(Beginning of PROVIDED ENTRIES)
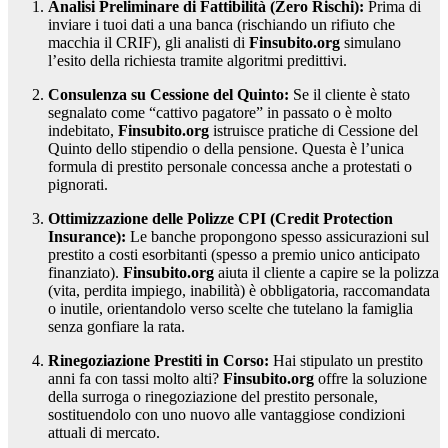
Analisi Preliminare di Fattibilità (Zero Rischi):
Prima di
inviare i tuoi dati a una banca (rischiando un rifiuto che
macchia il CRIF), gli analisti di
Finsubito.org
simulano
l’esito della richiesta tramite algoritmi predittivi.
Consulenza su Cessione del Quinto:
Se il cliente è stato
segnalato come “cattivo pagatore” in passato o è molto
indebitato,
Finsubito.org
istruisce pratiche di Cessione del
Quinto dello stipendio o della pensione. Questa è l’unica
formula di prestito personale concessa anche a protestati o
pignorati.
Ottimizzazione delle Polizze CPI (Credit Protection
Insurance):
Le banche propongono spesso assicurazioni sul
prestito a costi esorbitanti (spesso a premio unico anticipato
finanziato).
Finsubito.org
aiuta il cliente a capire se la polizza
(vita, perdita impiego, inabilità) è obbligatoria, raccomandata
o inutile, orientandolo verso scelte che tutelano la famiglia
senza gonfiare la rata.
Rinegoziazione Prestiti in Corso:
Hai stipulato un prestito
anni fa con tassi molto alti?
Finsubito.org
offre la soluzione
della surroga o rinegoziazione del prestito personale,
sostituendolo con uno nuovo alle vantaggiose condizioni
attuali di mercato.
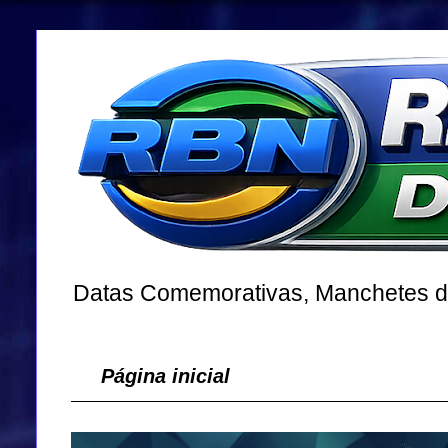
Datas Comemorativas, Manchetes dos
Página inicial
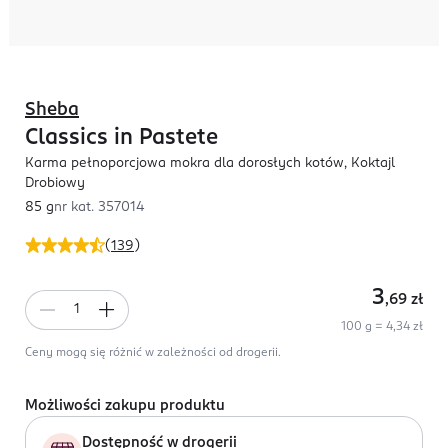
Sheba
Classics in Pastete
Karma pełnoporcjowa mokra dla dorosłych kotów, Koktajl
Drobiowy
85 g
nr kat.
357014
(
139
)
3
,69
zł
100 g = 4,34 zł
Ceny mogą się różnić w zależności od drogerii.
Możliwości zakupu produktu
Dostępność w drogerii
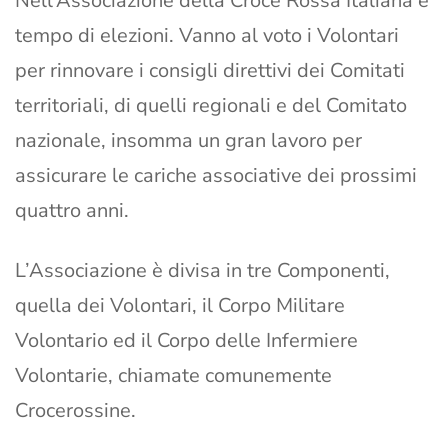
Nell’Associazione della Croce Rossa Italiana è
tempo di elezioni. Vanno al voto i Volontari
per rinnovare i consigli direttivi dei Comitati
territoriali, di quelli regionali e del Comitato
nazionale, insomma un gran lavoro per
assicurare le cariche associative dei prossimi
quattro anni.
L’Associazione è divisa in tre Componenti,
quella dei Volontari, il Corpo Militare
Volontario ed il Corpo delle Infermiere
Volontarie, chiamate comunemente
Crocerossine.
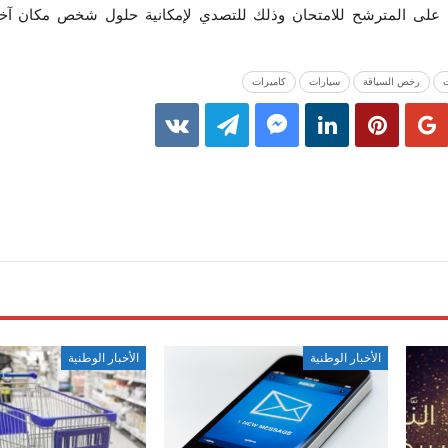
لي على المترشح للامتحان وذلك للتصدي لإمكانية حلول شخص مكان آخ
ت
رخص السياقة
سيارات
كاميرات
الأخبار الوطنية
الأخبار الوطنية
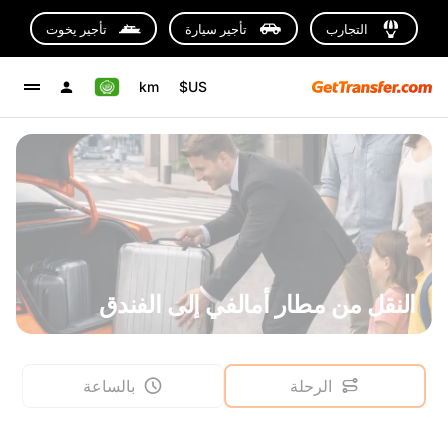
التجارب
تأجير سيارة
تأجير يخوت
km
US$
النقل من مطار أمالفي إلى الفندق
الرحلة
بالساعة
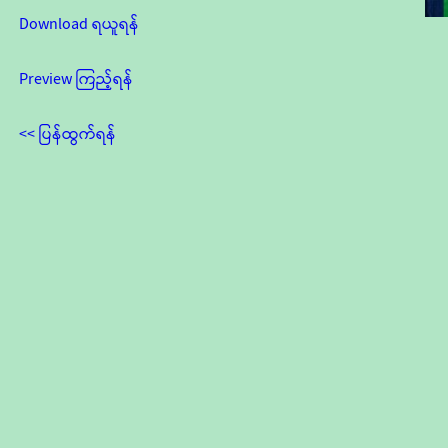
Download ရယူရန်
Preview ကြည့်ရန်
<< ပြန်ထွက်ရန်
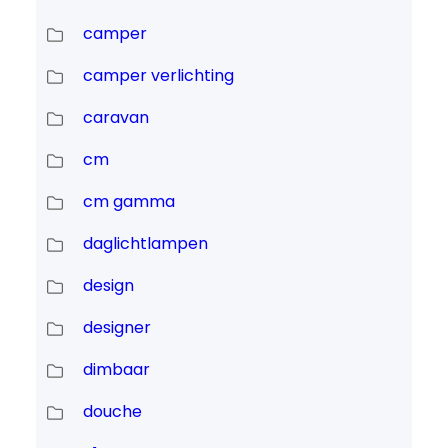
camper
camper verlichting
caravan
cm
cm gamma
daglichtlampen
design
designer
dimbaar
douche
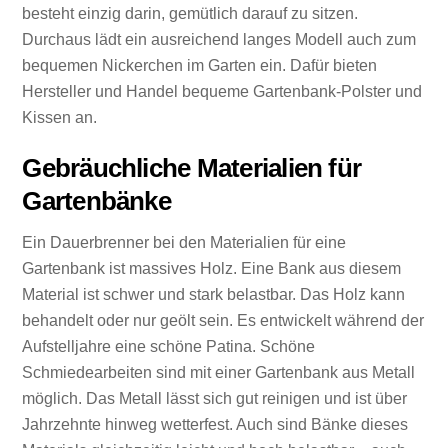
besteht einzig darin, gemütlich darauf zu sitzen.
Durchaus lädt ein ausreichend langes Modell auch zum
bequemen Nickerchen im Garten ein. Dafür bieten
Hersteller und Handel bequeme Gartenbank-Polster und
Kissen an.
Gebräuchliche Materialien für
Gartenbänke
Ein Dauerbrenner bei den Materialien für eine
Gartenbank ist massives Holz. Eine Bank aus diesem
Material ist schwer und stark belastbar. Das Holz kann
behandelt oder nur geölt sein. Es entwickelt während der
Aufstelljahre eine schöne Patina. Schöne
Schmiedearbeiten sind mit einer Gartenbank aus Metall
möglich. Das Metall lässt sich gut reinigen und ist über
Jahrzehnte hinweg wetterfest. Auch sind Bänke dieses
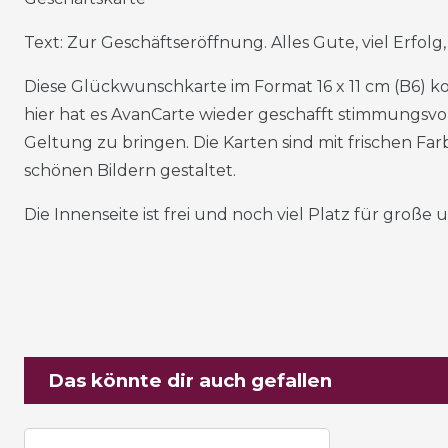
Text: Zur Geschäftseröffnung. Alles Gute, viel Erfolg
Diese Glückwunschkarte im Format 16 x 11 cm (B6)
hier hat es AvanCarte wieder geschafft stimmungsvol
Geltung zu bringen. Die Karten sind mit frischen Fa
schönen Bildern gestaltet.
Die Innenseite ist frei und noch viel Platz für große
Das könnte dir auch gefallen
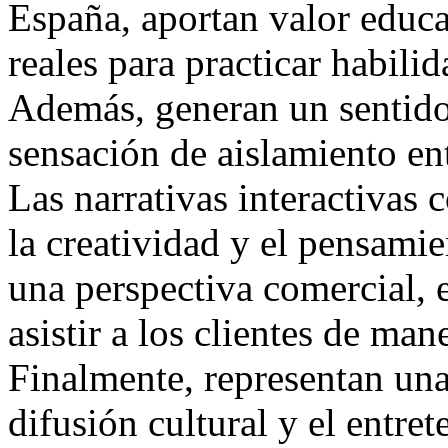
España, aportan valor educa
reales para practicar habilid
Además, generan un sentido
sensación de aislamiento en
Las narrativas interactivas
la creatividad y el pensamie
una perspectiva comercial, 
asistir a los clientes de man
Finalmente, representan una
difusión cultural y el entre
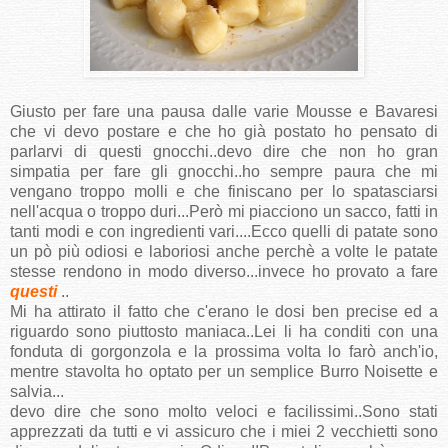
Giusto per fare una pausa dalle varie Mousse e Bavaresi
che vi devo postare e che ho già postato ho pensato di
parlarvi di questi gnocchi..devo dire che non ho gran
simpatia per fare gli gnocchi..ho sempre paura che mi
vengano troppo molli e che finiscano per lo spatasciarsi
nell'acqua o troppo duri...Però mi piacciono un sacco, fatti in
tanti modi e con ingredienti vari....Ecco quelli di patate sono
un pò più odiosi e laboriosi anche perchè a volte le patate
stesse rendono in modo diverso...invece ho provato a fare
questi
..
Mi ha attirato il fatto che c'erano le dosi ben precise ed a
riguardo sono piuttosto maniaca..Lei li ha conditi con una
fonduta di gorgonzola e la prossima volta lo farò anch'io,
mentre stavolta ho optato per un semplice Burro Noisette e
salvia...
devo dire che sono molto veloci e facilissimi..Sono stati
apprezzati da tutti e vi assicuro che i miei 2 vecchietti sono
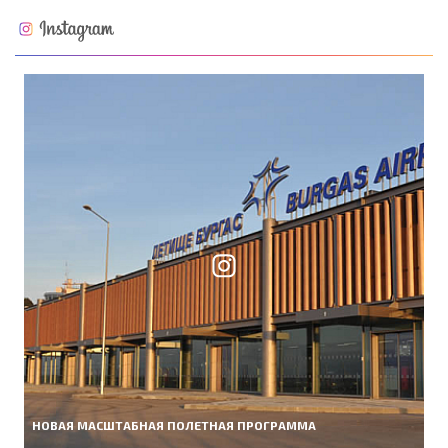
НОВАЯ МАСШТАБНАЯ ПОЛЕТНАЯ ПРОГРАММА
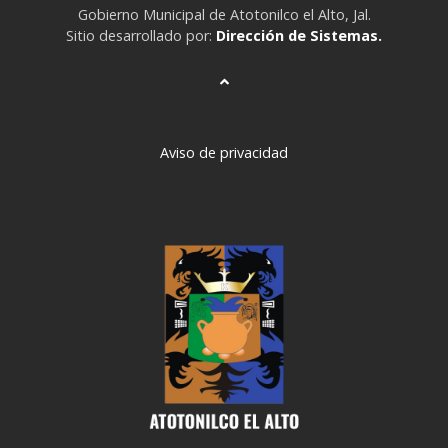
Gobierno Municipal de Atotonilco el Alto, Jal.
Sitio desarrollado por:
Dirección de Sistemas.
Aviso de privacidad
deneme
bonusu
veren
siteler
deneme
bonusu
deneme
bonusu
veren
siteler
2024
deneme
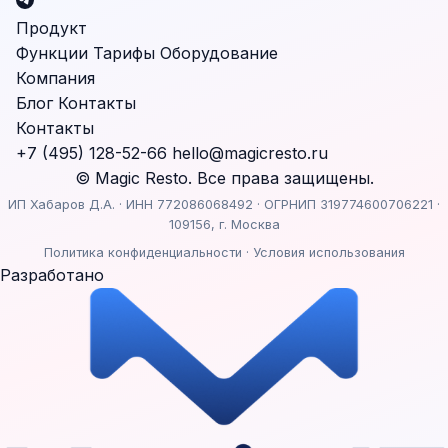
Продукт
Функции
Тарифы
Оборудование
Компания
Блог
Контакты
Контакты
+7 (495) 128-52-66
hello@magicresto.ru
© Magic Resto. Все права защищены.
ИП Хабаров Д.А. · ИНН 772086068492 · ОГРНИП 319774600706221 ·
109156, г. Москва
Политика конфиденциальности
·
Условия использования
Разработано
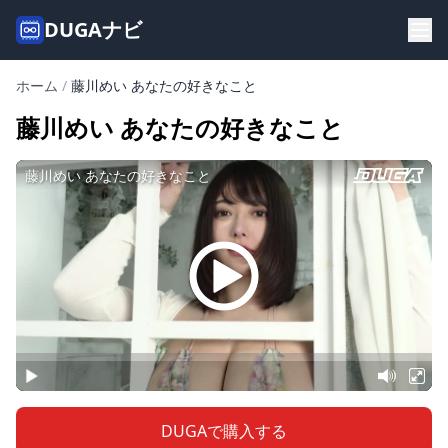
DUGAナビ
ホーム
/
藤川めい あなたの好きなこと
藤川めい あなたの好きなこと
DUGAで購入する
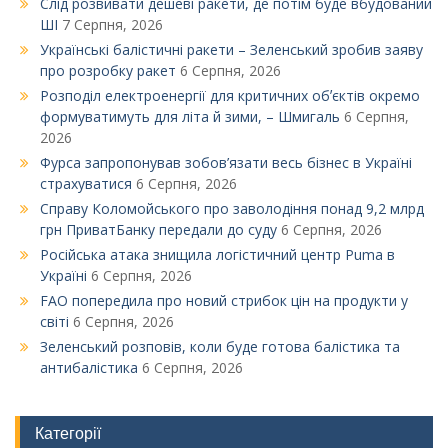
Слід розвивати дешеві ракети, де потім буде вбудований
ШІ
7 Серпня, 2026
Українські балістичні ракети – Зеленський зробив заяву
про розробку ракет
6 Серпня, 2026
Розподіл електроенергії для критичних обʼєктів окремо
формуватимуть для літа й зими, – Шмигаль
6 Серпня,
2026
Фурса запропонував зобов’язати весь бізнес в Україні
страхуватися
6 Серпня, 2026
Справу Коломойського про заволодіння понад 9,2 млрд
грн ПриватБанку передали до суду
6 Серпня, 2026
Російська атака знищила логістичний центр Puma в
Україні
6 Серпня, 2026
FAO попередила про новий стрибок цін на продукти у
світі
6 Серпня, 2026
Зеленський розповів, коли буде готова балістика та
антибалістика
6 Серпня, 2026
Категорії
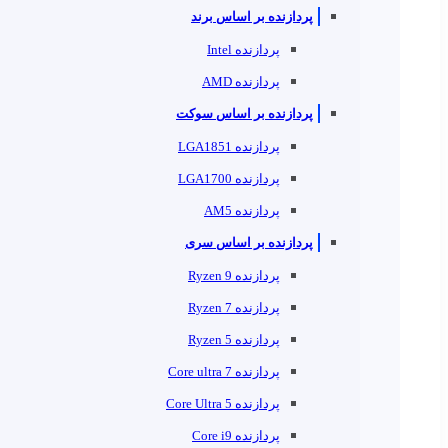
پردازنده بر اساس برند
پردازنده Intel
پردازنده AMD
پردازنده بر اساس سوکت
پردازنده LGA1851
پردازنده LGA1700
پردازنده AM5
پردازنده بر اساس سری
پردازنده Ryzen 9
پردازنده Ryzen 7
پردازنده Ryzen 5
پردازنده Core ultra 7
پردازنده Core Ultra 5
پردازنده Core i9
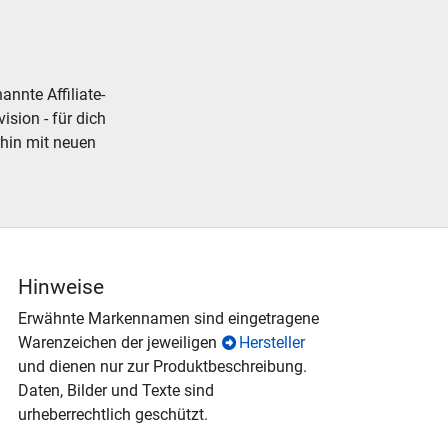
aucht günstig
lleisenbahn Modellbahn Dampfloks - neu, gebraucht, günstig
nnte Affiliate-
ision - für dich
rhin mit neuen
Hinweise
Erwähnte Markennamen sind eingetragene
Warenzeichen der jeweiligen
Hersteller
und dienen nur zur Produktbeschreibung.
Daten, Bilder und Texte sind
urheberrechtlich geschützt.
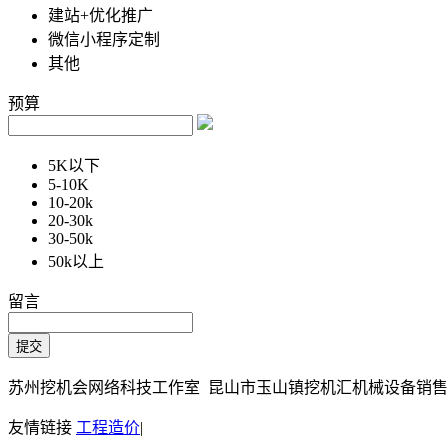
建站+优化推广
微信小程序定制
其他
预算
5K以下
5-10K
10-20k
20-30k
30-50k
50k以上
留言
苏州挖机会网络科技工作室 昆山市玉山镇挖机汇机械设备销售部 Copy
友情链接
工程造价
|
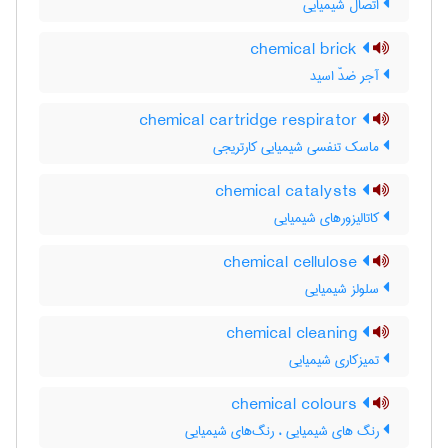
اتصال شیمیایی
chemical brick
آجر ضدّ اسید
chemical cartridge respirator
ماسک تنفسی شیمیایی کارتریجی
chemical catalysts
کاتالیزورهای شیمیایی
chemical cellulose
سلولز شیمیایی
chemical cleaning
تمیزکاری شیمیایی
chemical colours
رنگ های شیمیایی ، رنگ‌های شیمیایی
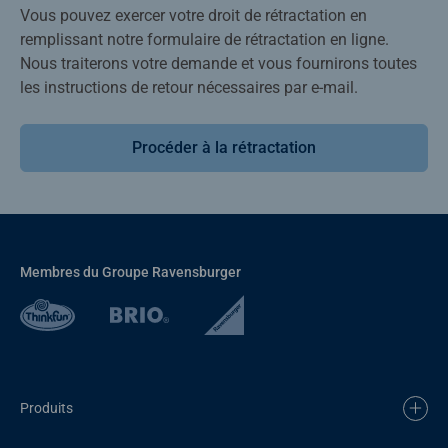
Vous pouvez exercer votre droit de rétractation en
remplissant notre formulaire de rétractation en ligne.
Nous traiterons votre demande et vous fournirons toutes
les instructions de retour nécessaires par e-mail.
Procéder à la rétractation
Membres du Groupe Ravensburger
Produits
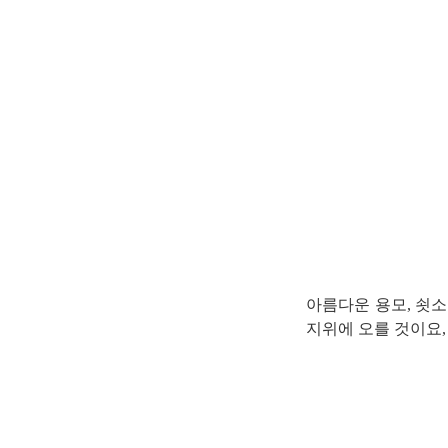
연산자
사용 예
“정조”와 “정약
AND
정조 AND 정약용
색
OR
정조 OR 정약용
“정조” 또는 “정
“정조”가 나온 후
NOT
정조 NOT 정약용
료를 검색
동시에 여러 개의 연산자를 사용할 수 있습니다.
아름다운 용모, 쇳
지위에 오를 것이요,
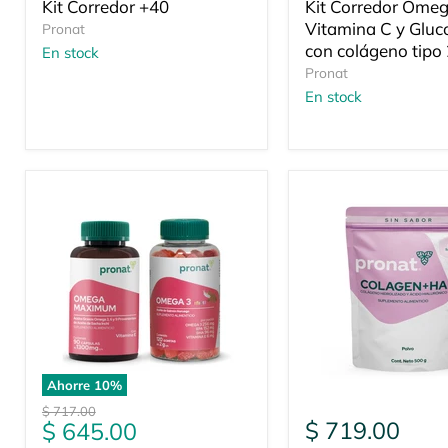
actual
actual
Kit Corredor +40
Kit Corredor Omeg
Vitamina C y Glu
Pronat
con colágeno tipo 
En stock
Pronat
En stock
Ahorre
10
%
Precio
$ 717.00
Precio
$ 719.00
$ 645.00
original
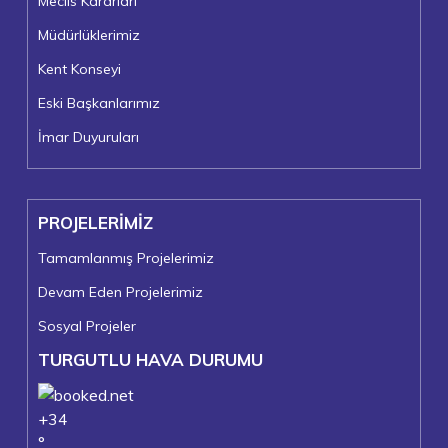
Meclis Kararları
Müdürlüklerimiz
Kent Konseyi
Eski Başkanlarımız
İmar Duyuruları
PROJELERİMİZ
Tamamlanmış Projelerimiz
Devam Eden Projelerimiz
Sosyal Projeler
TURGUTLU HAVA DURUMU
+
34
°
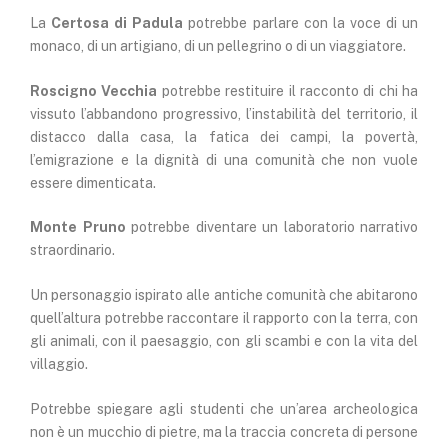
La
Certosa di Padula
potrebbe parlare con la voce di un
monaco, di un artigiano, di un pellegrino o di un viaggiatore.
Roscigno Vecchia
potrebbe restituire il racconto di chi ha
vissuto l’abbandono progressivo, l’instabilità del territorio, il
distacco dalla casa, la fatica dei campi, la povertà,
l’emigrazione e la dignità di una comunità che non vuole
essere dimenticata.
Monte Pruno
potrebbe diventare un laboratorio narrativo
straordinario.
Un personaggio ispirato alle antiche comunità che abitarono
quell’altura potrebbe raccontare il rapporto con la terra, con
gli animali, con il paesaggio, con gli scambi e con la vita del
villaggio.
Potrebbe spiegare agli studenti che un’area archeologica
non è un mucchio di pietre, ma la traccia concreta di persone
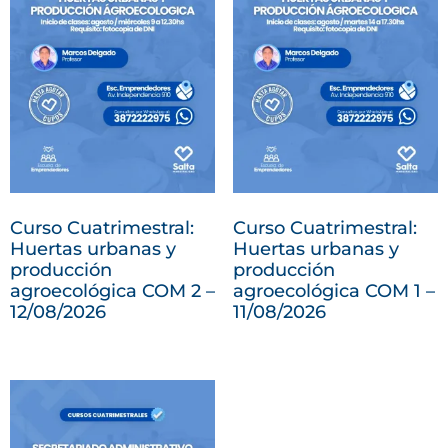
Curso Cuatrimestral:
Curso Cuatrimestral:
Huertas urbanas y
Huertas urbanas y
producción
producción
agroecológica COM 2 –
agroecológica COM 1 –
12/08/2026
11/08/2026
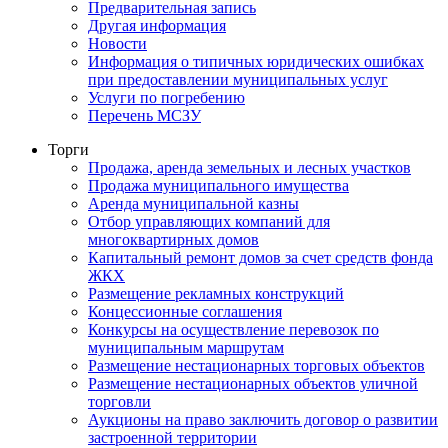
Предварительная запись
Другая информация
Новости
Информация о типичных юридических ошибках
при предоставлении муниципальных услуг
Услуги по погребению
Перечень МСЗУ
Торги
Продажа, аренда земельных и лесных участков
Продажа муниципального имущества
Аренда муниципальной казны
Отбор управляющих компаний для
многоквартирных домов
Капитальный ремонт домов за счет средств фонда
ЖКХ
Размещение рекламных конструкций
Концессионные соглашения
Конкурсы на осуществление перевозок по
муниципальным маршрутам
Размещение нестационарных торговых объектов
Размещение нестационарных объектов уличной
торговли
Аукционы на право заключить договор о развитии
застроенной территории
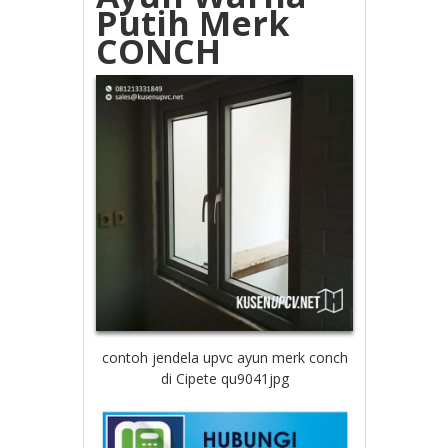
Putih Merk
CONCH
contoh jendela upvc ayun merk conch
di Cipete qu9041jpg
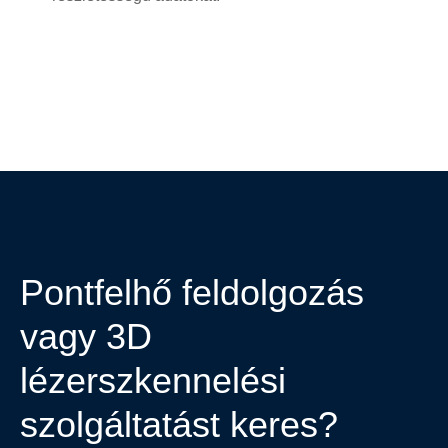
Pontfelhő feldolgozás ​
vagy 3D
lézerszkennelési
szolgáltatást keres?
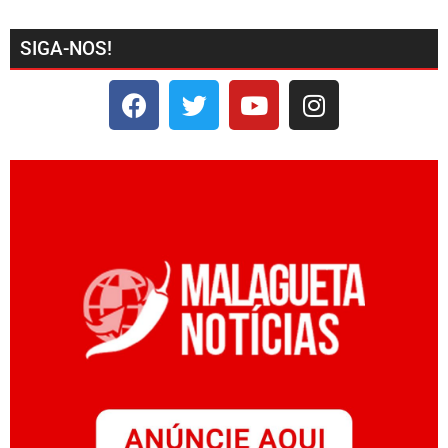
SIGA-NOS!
(End of PROVIDED ENTRIES)
EXERCISE DETAILS> Show each line of the material above that contains the string "Materialien".

THE COMPLETED TASK>
Gebräuchliche Materialien für
Ein Dauerbrenner bei den Materialien für eine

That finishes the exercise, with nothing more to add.